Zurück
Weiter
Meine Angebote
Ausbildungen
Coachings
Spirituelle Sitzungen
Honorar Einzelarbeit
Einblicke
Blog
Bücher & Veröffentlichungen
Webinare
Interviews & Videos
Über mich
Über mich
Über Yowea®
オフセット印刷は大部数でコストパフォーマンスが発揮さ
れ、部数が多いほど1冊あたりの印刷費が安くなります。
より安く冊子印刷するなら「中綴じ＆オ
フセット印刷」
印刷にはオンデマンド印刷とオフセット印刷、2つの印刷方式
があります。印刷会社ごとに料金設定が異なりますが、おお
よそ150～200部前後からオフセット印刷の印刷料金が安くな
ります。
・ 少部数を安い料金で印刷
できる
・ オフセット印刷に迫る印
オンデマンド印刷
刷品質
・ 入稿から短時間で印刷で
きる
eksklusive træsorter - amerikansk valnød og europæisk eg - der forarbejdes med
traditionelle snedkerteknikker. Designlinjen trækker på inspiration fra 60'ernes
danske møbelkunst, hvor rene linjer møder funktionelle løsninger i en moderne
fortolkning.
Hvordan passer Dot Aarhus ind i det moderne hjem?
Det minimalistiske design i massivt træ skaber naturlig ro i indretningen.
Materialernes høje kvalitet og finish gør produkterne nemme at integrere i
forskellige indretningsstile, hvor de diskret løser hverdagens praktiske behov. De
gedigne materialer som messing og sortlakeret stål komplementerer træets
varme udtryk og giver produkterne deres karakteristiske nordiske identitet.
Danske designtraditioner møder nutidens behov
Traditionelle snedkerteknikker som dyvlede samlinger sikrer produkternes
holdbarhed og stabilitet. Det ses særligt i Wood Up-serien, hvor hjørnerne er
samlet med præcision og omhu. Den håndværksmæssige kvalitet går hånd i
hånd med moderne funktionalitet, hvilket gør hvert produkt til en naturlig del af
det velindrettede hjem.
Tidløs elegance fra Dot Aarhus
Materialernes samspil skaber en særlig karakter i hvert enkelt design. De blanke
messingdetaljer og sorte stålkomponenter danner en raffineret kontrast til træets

**WHAT YOU NEED TO DO:**
Having output the line that contains "eksklusive træsorter - amerikansk", stop. Every line before it, back to the first line of the data, must be reproduced exactly.

**ANSWER TO THE PROBLEM:**
Zurück
Weiter
Meine Angebote
Ausbildungen
Coachings
Spirituelle Sitzungen
Honorar Einzelarbeit
Einblicke
Blog
Bücher & Veröffentlichungen
Webinare
Interviews & Videos
Über mich
Über mich
Über Yowea®
オフセット印刷は大部数でコストパフォーマンスが発揮さ
れ、部数が多いほど1冊あたりの印刷費が安くなります。
より安く冊子印刷するなら「中綴じ＆オ
フセット印刷」
印刷にはオンデマンド印刷とオフセット印刷、2つの印刷方式
があります。印刷会社ごとに料金設定が異なりますが、おお
よそ150～200部前後からオフセット印刷の印刷料金が安くな
ります。
・ 少部数を安い料金で印刷
できる
・ オフセット印刷に迫る印
オンデマンド印刷
刷品質
・ 入稿から短時間で印刷で
きる
eksklusive træsorter - amerikansk valnød og europæisk eg - der forarbejdes med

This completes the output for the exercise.